Mahmoud Nasser
The Electronic Intifada / July 5, 2023
Gaza has 2.1 million inhabitants. And its population is growing rapidly.
These 2.1 million people need space to live, space, which as the years go by, becomes more scarce.
PHOTO’S : Gaza’s unsung heroes: The working class | The Electronic Intifada
The people of Gaza have nowhere else to go, very little ability or opportunity to emigrate, or even move within occupied Palestine due to Israel’s now 16-year-old siege.
And yet, even though Gaza is broken in so many ways, it still builds and rebuilds, after every destruction visited on it.
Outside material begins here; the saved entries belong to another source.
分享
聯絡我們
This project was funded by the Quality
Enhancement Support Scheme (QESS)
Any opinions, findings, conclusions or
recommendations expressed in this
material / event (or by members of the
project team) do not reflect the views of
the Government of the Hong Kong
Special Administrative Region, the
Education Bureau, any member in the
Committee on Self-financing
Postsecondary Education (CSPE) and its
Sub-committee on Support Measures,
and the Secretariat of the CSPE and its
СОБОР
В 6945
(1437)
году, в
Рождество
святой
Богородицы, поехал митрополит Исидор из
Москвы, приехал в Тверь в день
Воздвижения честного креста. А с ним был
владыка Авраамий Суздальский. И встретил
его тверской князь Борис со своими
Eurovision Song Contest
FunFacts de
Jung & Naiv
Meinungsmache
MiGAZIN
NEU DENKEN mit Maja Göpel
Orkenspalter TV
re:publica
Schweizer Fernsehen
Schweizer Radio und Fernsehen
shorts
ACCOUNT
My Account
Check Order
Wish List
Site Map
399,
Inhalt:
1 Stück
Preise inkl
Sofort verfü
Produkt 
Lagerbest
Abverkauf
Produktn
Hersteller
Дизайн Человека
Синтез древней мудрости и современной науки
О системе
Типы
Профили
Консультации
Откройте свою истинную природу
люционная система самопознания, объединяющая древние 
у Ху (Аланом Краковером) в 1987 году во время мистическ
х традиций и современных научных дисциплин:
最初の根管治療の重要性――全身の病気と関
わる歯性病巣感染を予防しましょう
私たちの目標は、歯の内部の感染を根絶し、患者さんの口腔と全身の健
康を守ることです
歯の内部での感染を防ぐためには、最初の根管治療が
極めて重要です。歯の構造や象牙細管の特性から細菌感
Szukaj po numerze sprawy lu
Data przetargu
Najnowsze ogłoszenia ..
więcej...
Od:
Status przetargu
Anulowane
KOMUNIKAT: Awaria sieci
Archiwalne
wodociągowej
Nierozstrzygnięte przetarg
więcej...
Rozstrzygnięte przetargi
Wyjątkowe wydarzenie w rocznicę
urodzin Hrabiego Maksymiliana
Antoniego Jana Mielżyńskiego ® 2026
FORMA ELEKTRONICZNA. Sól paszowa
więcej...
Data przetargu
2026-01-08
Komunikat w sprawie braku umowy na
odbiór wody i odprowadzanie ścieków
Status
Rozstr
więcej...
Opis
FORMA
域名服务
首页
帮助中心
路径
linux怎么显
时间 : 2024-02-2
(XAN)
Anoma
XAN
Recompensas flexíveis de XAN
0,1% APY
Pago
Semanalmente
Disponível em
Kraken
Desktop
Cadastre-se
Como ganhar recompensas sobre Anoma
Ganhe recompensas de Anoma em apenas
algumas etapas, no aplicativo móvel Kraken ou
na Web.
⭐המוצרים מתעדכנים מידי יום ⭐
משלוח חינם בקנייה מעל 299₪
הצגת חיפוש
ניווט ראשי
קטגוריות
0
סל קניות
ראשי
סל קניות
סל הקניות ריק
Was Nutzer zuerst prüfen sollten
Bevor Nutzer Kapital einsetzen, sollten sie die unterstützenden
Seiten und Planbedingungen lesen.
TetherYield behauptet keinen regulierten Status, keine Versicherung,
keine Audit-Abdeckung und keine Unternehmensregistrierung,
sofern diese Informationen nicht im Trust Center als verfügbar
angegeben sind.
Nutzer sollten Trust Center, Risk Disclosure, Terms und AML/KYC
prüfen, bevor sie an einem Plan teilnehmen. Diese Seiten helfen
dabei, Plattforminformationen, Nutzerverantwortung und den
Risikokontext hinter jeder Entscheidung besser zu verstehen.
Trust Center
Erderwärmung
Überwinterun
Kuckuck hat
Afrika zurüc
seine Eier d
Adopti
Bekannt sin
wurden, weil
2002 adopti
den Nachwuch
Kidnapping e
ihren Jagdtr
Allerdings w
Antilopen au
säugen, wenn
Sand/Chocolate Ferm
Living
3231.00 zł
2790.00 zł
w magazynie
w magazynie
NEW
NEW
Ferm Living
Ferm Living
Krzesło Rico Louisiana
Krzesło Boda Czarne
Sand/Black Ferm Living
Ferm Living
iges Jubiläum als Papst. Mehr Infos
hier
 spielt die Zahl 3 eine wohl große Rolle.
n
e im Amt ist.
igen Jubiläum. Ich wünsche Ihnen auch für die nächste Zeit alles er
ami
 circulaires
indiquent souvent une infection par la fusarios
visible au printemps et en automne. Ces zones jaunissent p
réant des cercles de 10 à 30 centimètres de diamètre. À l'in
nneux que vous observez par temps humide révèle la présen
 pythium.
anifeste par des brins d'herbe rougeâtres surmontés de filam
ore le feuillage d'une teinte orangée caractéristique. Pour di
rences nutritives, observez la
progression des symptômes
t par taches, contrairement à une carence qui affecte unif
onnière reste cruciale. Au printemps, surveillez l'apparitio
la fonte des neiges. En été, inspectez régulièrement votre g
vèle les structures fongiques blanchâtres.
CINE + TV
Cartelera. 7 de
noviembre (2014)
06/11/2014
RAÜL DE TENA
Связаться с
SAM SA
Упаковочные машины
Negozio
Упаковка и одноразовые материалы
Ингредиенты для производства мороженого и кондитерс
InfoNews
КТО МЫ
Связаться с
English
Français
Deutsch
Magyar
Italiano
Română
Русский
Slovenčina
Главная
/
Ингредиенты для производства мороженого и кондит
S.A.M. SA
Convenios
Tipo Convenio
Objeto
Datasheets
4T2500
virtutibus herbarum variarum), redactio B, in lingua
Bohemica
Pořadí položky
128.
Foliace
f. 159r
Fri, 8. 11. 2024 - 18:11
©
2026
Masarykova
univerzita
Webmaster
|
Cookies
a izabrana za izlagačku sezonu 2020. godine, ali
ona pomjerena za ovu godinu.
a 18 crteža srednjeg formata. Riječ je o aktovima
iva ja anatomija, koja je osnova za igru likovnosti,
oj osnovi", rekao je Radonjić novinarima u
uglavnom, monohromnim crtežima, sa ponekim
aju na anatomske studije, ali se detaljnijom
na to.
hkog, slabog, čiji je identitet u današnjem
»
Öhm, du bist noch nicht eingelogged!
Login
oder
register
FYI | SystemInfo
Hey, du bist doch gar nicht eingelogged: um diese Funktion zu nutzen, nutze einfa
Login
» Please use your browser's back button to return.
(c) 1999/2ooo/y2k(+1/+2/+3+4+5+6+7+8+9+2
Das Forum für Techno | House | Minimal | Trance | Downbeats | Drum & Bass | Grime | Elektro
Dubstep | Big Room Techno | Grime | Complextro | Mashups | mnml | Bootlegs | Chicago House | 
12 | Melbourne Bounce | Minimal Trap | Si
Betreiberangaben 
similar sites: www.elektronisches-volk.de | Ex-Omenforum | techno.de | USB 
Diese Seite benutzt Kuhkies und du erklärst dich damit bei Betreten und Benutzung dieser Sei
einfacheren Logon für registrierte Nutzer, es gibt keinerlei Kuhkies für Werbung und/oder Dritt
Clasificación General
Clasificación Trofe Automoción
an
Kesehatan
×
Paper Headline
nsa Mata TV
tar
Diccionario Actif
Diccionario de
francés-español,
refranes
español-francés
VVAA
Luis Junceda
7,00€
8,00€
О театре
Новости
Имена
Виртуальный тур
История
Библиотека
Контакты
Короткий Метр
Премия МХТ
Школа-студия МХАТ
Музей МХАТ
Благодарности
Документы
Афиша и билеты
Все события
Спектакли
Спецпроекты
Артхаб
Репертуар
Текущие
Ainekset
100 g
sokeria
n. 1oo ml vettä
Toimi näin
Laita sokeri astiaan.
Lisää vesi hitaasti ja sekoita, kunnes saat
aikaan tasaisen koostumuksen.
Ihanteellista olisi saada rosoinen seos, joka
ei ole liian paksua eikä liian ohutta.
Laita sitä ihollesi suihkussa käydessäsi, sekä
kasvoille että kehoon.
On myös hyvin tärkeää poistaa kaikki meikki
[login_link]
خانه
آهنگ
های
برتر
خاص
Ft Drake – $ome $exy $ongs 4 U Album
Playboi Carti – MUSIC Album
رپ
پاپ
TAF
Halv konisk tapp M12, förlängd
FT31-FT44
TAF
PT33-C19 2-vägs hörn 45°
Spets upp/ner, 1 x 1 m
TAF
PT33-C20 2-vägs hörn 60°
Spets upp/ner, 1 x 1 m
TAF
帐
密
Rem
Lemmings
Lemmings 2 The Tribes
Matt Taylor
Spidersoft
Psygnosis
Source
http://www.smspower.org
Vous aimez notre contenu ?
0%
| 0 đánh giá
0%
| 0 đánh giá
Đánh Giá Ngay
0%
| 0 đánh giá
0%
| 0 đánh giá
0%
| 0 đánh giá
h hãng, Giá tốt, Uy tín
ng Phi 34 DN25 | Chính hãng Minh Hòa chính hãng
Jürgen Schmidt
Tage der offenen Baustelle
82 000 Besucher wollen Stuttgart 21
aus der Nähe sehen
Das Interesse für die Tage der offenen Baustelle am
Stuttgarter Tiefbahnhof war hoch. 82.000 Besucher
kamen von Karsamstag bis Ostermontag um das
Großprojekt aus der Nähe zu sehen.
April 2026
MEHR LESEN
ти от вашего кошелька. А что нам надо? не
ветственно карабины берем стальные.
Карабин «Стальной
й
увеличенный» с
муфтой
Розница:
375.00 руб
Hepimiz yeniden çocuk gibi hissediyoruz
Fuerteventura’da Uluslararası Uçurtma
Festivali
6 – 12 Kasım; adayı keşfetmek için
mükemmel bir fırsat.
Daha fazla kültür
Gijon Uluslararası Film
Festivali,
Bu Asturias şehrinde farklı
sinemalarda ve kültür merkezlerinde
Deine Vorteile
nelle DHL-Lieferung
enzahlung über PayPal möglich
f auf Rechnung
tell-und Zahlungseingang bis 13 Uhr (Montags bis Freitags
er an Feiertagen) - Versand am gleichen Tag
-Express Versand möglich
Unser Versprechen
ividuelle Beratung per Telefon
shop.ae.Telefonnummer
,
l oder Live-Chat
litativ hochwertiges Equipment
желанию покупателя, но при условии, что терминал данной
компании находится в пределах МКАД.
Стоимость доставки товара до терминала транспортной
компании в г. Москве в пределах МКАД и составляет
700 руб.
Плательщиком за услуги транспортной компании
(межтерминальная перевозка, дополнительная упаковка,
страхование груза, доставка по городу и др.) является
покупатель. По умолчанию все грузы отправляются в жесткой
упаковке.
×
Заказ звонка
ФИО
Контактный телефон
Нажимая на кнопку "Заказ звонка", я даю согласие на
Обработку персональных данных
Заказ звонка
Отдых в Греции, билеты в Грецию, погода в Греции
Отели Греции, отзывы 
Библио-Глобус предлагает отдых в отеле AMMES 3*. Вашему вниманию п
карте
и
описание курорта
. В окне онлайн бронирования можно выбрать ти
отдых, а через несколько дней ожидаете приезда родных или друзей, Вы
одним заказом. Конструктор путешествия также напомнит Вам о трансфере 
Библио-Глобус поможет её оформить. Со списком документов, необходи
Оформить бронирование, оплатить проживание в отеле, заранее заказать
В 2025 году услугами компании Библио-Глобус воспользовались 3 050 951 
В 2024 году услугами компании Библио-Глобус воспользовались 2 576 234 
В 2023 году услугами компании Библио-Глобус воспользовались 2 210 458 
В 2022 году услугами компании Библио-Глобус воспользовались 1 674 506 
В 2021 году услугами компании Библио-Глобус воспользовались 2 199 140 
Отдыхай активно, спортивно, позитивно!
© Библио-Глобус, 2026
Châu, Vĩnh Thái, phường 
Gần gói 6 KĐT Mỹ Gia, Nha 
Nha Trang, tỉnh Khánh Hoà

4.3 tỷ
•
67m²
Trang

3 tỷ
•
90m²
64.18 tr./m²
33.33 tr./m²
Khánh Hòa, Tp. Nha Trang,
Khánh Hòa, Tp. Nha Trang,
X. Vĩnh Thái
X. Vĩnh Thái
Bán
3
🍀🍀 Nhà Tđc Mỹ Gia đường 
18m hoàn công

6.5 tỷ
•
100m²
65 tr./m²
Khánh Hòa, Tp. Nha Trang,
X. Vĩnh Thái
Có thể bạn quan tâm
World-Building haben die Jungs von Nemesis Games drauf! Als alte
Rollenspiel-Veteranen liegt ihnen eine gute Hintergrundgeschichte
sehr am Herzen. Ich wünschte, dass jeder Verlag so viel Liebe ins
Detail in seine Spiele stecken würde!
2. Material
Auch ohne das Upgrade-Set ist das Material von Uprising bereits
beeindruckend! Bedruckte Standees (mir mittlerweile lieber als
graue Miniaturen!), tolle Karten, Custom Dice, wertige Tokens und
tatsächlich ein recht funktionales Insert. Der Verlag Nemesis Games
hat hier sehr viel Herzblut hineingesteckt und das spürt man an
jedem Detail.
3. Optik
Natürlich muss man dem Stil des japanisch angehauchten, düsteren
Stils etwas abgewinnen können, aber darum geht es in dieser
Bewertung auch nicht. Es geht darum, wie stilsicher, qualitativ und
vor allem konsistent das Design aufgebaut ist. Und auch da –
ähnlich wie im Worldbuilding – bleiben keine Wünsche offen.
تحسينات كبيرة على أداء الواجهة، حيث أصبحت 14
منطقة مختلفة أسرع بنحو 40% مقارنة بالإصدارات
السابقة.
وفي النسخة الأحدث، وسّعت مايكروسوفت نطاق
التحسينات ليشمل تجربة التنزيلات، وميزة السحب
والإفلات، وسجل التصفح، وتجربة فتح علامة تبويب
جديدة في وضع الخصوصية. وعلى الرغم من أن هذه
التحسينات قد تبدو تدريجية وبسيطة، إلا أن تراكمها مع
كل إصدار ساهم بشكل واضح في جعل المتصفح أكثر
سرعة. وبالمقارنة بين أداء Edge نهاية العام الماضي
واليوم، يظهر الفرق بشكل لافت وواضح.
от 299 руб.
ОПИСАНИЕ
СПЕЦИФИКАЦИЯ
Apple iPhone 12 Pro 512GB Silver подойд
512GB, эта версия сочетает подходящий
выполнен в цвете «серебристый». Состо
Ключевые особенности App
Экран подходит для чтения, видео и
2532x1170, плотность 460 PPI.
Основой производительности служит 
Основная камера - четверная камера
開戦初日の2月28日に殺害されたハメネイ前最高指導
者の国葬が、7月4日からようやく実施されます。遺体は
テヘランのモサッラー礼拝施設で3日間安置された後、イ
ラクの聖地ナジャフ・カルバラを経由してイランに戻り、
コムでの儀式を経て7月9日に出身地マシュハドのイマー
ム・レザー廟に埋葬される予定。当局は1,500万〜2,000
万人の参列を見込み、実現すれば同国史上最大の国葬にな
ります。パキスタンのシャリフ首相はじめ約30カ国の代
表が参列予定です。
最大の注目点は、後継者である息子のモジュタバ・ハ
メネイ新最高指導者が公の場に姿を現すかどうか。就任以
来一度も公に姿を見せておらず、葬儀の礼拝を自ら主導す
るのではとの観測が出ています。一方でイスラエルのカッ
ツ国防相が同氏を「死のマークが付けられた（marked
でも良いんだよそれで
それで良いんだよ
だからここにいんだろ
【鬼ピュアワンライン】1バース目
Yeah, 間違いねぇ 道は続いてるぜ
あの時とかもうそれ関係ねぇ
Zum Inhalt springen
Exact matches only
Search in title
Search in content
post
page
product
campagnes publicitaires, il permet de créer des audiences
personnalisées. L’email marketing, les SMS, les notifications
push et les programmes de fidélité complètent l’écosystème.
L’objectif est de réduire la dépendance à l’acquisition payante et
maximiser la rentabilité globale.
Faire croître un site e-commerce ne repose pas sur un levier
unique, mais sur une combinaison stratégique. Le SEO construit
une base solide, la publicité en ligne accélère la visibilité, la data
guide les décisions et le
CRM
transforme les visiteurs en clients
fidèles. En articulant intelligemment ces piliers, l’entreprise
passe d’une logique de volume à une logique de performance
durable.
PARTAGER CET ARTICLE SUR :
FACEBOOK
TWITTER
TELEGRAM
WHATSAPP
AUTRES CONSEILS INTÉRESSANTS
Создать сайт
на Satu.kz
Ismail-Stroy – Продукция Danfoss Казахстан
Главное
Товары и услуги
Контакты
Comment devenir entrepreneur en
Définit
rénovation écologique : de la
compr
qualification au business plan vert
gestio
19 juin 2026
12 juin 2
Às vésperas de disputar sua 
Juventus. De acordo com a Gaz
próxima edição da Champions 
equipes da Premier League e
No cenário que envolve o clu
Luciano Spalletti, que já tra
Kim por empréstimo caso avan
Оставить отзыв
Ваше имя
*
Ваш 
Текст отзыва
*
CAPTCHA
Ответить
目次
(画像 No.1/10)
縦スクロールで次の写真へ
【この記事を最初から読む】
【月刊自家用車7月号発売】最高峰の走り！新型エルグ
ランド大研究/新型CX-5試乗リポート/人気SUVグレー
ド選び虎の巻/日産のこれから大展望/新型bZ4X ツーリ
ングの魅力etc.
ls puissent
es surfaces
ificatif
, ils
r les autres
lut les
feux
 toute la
Broken and besieged nations aren’t supposed to develop in any way, but Gaza is different.
Walking around here, you see new construction on every street corner, leaving you only to wonder at the speed in which a building is erected and completed.
The sense that one might feel from the outside that Gaza is only falling apart is not so apparent on the ground. These buildings represent a nation developing, a concerted attempt to combat the population density crisis in any way possible.
Gaza should no longer be thought of as a place of destruction.
Yes, there have been a series of major attacks since December 2008, and numerous small escalations along the way. These could easily bring any nation to its knees.
But not Gaza, not the Palestinian people.
A ray of hope.
In January of this year, the Hamas-led government in Gaza launched its “Bottleneck” project in Beach refugee camp. The project is to widen the congested and very narrow streets in the camp, which connects southern and northern governorates.
The project is not without critics. Having to move, yet again, from the houses they came to think of as homes, even in a refugee camp, leaves some angry.
A better functioning Gaza is an important goal, but these residents are praying this will be the last time they are forced to move.
Still, the people of Gaza are a steadfast lot, and in confronting the population density crisis with a construction boom, new heroes have emerged.
These unsung heroes work with their hands. They lay the bricks to ensure everyone has a place to live.
These laborers are sadly invisible. No one looks twice at them or gives them the respect they deserve, earned through their sweat and effort.
Their wages average between $300-$500 a month, barely enough to put bread on their families’ tables, but in line with Gaza’s average wage of around $350 a month.
I spent some months photographing a group of construction workers. I got to hear their stories and their struggles as they combat life in Gaza.
In the town of Beit Hanoun, located in the northernmost part of the Gaza Strip, houses are built swiftly. There I followed a group of workers, with whom I would share countless cups of coffee.
What was most astonishing was the speed at which they moved from one house to the next. One month, they were building a house from the ground up; the next they had already moved to another.
The topic most broached in our conversations was how much things have changed for the worse in Gaza. Wages are a fraction of what they were due to the dire economic state of Gaza.
Unemployment is around 50 percent.
Poverty afflicts over 50 percent of Gaza’s population.
These laborers, hospitable to a fault and unfailingly friendly, work their days away, looking for respite from Gaza’s reality.
This is the struggle of the working class in Gaza, a struggle seen in their faces, their clothes, and the calluses on their hands.